■ **Task prompt**
Can you write out the data below verbatim, starting at its first line and continuing through the line containing "細かいニュアンスを伝えられる"?

[Available data Boundary: Start]

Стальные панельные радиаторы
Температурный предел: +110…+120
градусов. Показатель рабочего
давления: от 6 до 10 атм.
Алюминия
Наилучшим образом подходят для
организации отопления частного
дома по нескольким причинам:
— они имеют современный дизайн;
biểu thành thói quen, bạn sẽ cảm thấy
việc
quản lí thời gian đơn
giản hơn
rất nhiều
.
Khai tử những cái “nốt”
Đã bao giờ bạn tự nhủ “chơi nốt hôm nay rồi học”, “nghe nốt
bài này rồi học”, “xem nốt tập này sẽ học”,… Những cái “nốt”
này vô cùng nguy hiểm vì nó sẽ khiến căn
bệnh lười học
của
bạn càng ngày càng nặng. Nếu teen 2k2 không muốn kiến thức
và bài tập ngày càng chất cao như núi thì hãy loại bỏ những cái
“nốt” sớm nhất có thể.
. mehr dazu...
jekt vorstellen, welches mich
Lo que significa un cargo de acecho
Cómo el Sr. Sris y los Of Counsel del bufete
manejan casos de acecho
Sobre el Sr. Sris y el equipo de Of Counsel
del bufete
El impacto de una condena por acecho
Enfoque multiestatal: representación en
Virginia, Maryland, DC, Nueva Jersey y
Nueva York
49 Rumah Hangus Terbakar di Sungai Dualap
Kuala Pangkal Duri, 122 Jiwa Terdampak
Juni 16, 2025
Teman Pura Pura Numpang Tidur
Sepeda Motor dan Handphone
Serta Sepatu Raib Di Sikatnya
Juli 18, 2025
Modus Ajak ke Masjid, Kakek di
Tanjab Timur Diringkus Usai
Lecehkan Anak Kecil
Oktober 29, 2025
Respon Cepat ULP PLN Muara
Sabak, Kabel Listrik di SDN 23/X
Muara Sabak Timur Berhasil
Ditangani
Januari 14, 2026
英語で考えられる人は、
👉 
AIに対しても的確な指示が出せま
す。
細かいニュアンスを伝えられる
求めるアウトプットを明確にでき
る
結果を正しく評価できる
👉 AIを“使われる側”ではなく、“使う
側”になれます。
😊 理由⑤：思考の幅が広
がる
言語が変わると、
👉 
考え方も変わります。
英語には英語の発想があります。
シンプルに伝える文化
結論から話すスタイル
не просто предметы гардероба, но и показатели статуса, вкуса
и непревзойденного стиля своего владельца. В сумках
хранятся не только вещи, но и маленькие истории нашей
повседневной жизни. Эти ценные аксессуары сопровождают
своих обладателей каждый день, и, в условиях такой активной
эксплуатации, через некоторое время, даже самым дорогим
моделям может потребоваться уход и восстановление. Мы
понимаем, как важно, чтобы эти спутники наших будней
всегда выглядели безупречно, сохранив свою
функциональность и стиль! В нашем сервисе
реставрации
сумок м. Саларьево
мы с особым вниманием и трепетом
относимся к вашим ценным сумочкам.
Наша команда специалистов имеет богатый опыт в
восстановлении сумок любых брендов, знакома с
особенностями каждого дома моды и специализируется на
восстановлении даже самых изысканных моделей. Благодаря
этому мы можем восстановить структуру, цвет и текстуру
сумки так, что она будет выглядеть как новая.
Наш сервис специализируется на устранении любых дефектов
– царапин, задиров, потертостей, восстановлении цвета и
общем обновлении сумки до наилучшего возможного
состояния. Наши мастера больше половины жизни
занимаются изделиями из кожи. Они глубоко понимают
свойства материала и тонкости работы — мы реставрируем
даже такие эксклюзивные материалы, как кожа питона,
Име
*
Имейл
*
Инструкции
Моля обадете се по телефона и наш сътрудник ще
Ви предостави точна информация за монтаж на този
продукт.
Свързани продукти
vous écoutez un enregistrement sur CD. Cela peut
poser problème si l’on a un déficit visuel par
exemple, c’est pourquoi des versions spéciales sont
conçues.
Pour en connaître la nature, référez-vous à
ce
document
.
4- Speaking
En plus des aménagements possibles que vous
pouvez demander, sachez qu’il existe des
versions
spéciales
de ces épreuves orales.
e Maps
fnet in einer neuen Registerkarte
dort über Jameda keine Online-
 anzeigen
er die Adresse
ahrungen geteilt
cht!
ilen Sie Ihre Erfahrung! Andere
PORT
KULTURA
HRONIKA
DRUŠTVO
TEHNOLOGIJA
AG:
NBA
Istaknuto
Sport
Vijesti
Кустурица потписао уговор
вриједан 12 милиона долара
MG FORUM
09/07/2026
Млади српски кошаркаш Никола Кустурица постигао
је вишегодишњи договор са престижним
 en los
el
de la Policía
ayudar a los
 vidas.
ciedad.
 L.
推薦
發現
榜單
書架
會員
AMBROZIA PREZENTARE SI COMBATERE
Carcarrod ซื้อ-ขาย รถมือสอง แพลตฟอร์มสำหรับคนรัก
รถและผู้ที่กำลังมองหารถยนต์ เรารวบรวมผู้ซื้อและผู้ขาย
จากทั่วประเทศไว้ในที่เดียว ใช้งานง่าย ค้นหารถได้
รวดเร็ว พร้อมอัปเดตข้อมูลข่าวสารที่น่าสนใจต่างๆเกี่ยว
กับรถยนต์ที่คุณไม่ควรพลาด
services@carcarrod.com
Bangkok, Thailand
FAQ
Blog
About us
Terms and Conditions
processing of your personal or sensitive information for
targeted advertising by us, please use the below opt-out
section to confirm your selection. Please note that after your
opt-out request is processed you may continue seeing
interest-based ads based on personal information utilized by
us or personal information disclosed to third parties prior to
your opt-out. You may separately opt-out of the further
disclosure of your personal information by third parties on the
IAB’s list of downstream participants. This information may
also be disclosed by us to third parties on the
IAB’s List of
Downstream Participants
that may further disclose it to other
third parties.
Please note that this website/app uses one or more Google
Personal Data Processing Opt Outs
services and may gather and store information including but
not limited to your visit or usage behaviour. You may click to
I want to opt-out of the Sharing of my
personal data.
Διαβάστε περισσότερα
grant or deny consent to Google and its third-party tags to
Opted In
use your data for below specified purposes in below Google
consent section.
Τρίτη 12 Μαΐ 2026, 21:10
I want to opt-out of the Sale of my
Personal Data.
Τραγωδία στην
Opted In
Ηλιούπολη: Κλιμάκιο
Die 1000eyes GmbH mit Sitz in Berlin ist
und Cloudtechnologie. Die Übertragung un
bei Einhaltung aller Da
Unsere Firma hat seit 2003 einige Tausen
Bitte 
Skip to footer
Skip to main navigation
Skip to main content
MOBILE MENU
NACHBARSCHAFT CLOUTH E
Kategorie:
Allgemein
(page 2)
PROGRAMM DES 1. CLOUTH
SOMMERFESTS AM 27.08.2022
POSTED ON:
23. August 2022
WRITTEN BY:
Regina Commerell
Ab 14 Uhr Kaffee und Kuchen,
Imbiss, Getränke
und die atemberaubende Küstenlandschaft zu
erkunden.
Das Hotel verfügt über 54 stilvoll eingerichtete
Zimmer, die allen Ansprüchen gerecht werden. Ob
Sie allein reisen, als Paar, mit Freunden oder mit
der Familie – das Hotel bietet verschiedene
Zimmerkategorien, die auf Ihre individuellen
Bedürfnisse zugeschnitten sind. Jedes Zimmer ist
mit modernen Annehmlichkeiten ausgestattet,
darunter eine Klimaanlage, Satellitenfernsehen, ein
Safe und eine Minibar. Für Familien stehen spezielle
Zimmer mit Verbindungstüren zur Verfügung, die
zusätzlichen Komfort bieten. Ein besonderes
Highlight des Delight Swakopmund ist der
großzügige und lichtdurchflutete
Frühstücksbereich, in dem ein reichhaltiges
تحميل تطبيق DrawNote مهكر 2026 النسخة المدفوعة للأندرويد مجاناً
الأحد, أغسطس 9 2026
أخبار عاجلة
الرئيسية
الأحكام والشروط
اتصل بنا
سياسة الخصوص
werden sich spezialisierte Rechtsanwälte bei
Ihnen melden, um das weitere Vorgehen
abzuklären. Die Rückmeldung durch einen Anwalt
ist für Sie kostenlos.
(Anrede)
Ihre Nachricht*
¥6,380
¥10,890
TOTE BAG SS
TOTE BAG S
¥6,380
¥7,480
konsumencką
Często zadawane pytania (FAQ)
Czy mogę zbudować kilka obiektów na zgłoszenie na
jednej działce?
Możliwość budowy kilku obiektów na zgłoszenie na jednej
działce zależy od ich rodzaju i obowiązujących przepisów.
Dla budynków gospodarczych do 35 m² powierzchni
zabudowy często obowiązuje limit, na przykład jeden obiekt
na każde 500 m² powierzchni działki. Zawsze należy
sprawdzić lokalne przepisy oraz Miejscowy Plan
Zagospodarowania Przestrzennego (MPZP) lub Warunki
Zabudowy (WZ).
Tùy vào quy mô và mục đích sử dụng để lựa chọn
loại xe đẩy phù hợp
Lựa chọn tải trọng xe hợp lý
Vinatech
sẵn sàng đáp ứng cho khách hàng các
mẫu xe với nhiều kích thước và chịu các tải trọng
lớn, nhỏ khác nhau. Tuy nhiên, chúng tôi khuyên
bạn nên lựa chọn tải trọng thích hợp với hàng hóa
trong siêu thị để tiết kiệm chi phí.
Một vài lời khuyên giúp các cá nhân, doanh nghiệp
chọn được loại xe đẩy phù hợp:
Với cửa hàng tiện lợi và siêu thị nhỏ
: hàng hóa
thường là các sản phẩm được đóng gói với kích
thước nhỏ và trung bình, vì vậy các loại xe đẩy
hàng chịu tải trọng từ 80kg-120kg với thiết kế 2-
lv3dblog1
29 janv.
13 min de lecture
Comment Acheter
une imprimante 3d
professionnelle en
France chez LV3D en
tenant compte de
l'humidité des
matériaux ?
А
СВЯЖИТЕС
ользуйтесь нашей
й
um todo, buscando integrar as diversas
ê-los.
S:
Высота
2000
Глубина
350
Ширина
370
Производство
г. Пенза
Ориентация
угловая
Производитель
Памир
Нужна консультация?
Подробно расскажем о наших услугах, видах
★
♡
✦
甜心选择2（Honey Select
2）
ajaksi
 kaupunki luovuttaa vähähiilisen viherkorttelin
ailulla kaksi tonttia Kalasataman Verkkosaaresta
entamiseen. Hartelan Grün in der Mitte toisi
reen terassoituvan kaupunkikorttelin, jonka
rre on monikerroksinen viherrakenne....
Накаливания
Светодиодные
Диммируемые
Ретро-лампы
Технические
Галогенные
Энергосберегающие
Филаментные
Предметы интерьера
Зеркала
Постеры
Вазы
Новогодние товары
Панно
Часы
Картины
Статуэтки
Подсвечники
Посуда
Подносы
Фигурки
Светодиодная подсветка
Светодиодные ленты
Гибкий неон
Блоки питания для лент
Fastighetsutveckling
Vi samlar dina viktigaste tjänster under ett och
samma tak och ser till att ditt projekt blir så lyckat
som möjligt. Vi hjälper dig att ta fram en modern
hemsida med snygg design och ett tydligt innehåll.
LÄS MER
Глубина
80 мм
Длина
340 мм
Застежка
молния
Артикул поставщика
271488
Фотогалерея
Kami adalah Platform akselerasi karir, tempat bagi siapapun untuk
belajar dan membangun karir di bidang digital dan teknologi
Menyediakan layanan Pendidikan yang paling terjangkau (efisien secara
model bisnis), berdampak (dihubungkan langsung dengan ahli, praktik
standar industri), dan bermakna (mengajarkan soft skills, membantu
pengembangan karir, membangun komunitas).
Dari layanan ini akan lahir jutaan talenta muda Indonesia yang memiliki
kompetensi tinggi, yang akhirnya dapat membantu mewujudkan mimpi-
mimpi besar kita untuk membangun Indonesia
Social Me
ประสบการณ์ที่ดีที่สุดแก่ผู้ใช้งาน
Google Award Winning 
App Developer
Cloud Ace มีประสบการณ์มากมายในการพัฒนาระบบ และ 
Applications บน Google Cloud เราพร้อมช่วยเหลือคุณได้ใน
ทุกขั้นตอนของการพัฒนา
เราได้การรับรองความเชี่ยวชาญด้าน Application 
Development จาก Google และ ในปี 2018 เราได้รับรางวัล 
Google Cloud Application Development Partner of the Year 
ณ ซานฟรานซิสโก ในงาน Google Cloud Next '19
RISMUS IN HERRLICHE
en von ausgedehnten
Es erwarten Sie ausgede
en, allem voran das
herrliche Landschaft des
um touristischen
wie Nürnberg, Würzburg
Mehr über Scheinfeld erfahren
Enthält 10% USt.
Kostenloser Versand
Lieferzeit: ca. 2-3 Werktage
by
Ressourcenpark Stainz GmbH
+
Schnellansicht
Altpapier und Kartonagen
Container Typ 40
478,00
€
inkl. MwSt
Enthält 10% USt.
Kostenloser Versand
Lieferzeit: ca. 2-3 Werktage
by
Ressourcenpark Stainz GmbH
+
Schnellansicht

[Available data Boundary: End]

■ **Solution to the exercise**
Стальные панельные радиаторы
Температурный предел: +110…+120
градусов. Показатель рабочего
давления: от 6 до 10 атм.
Алюминия
Наилучшим образом подходят для
организации отопления частного
дома по нескольким причинам:
— они имеют современный дизайн;
biểu thành thói quen, bạn sẽ cảm thấy
việc
quản lí thời gian đơn
giản hơn
rất nhiều
.
Khai tử những cái “nốt”
Đã bao giờ bạn tự nhủ “chơi nốt hôm nay rồi học”, “nghe nốt
bài này rồi học”, “xem nốt tập này sẽ học”,… Những cái “nốt”
này vô cùng nguy hiểm vì nó sẽ khiến căn
bệnh lười học
của
bạn càng ngày càng nặng. Nếu teen 2k2 không muốn kiến thức
và bài tập ngày càng chất cao như núi thì hãy loại bỏ những cái
“nốt” sớm nhất có thể.
. mehr dazu...
jekt vorstellen, welches mich
Lo que significa un cargo de acecho
Cómo el Sr. Sris y los Of Counsel del bufete
manejan casos de acecho
Sobre el Sr. Sris y el equipo de Of Counsel
del bufete
El impacto de una condena por acecho
Enfoque multiestatal: representación en
Virginia, Maryland, DC, Nueva Jersey y
Nueva York
49 Rumah Hangus Terbakar di Sungai Dualap
Kuala Pangkal Duri, 122 Jiwa Terdampak
Juni 16, 2025
Teman Pura Pura Numpang Tidur
Sepeda Motor dan Handphone
Serta Sepatu Raib Di Sikatnya
Juli 18, 2025
Modus Ajak ke Masjid, Kakek di
Tanjab Timur Diringkus Usai
Lecehkan Anak Kecil
Oktober 29, 2025
Respon Cepat ULP PLN Muara
Sabak, Kabel Listrik di SDN 23/X
Muara Sabak Timur Berhasil
Ditangani
Januari 14, 2026
英語で考えられる人は、
👉 
AIに対しても的確な指示が出せま
す。
細かいニュアンスを伝えられる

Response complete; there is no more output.